● THE DATA:
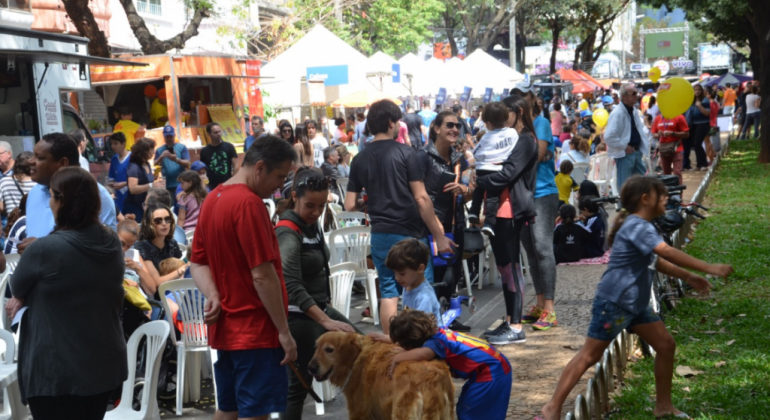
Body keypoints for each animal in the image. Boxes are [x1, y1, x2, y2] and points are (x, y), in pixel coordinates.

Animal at [306, 332, 452, 420]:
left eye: (329, 350)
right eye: (316, 347)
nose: (310, 368)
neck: (357, 357)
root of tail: (431, 379)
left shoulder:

● INSTRUCTIONS FOR THE TASK: Make an exact copy of the records above, one that has none of the pictures.

● WRITTEN SOLUTION:
Body keypoints for each animal in the image. Boxes are [x1, y1, x2, y2] and points are (x, y), in pixel coordinates.

Animal at [306, 332, 452, 420]:
left eye: (329, 350)
right eye: (316, 347)
nose: (310, 368)
neck: (357, 357)
root of tail: (431, 379)
left shoulder:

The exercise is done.